Dijital medyanın işsiz gazeteciler için umut verdiğini söyleyen Semra Topçu şunları söyledi:

AKP gazetecilerin gazetecilik faaliyetlerinden dolayı işsiz kaldıkları bir sistem yarattı. Ama elbette doğa boşluk kaldırmaz, gazeteciler kendi mecralarını, sosyal medya desteğiyle oluşturdu. Bloklar, youtube kanalları, internet gazeteleri kısacası dijital medya umut veren bir mecra. 

Son yıllarda Türkiye’de internet medyası anakım medya kuruluşlarından kovulmuş ya da istifaya zorlanmış özgürlükçü gazeteciler için korunaklı bir liman hâlini aldı. Bu alanda önde gelen haber portalları T24, Duvar, Diken ve Bianet gibi haber siteleridir. Bu portallar, eleştirel alternatif görüşler ve kaliteli gazetecilik sunsa da, ulaştıkları kitle kısıtlı olup, araştırmacı gazetecilik için gerekli maddi kaynaklara da sahip değildirler.

Ancak yavaş yavaş internet mecrasının reklam pastasından aldığı pay artmakta ve internet kullanıcı sayısı da çoğalmakta… Dolayısıyla demokrasi adına önemli bir özgürlük alanı, gazetecilik mecrası oluşmakta…

İşsiz gazetecileri ilgilendiren dijital medya ile ilgili bazı veriler;

MOM dijital medya araştırmalarına göre Türkiye halkının yüzde 62'si bilgisayar, yüzde 68'i mobil telefon aracılığıyla haberleri takip ediyor. Ülkenin nüfusuna oranla yüzde 53'lük aktif sosyal medya kullanıcısı var.

Türkiye'de haber alma platformu olarak YouTube'un kullanımı 9 kat, Twitter'ın kullanımı ise 10 kat arttı.

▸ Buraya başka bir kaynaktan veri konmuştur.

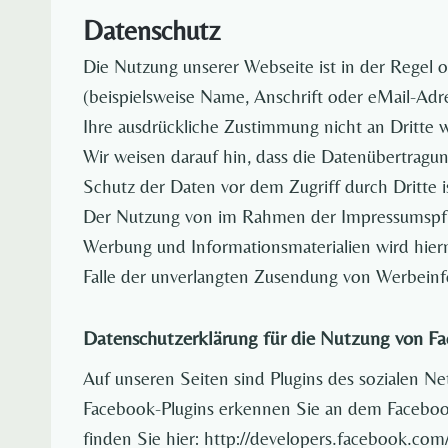
Datenschutz
Die Nutzung unserer Webseite ist in der Rege
(beispielsweise Name, Anschrift oder eMail-Adre
Ihre ausdrückliche Zustimmung nicht an Dritte 
Wir weisen darauf hin, dass die Datenübertragu
Schutz der Daten vor dem Zugriff durch Dritte i
Der Nutzung von im Rahmen der Impressumspflic
Werbung und Informationsmaterialien wird hiermi
Falle der unverlangten Zusendung von Werbeinf
Datenschutzerklärung für die Nutzung von Fa
Auf unseren Seiten sind Plugins des sozialen N
Facebook-Plugins erkennen Sie an dem Facebook-
finden Sie hier: http://developers.facebook.com/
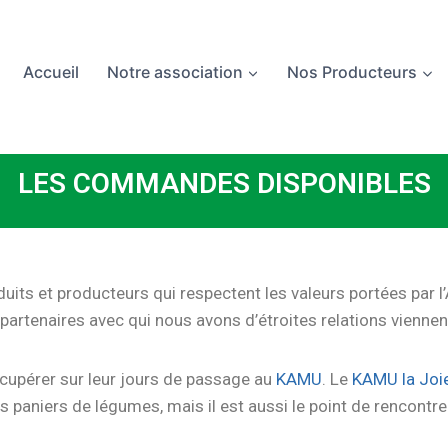
Accueil
Notre association
Nos Producteurs
LES COMMANDES DISPONIBLES
roduits et producteurs qui respectent les valeurs portées pa
partenaires avec qui nous avons d’étroites relations vienne
upérer sur leur jours de passage au
KAMU
. Le
KAMU la Joie
s paniers de légumes, mais il est aussi le point de rencontre 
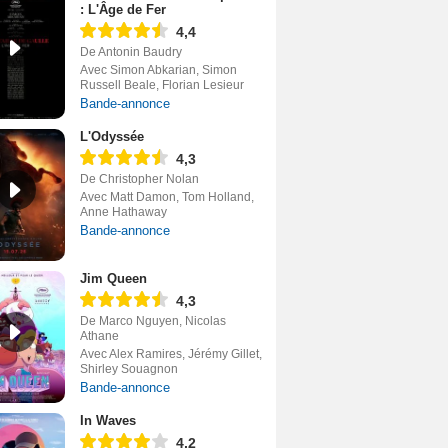
: L'Âge de Fer
4,4
De Antonin Baudry
Avec Simon Abkarian, Simon
Russell Beale, Florian Lesieur
Bande-annonce
L'Odyssée
4,3
De Christopher Nolan
Avec Matt Damon, Tom Holland,
Anne Hathaway
Bande-annonce
Jim Queen
4,3
De Marco Nguyen, Nicolas
Athane
Avec Alex Ramires, Jérémy Gillet,
Shirley Souagnon
Bande-annonce
In Waves
4,2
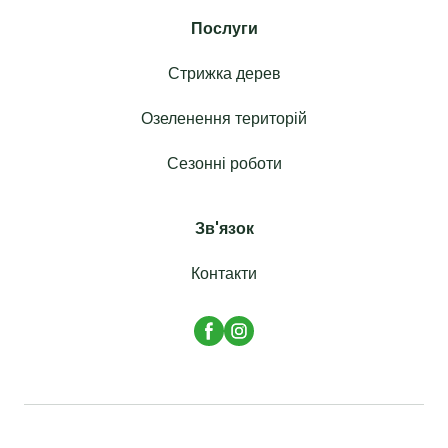
Послуги
Стрижка дерев
Озеленення територій
Сезонні роботи
Зв'язок
Контакти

Reuters Enstitüsü'nün raporuna göre, halk arasında Sabah, A Haber ve TRT gibi yayıncılara güvenin azaldığı, daha eleştirisel konumda bulunan FOX, Cumhuriyet ve Sözcü gibi yayın platformlarına güven arttı.

Oxford Üniversitesi Reuters Gazetecilik Çalışmaları Enstitüsü’nün 2019 Dijital Medya Raporu’nda sosyal medya haberlerine güvenin arttığı vurgulanırken, Türkiye'de dijital platformların haber kaynağı olarak kullanımının arttığı da belirtildi. Raporda, sosyal medya platformu Facebook'un da bu anlamda yüksek oranda tercih edildiği yer alıyor.

Dijital Haberler Raporunda ayrıca, Türkiye'de WhatsApp uygulamasının yüzde 30 oranında arttığı ve bu uygulamanın haber alma amaçlı kullanıldığı yer alıyor.

Bir başka önemli not: Durumun ülkemiz açısından umut verici olduğunu şuradan da anlayabiliriz, DW, İngiliz BBC, Fransız yayın kuruluşu France24 ve ABD’li Voice of America ile birlikte video içerikleri üreterek, online yayınlayacak.

Toparlayacak olursam, dijital medya umut veriyor çünkü Türkiye’de henüz yaygın olmamakla beraber abonelik ya da bağış modeli dünyada hızla ilerlemeye başladı.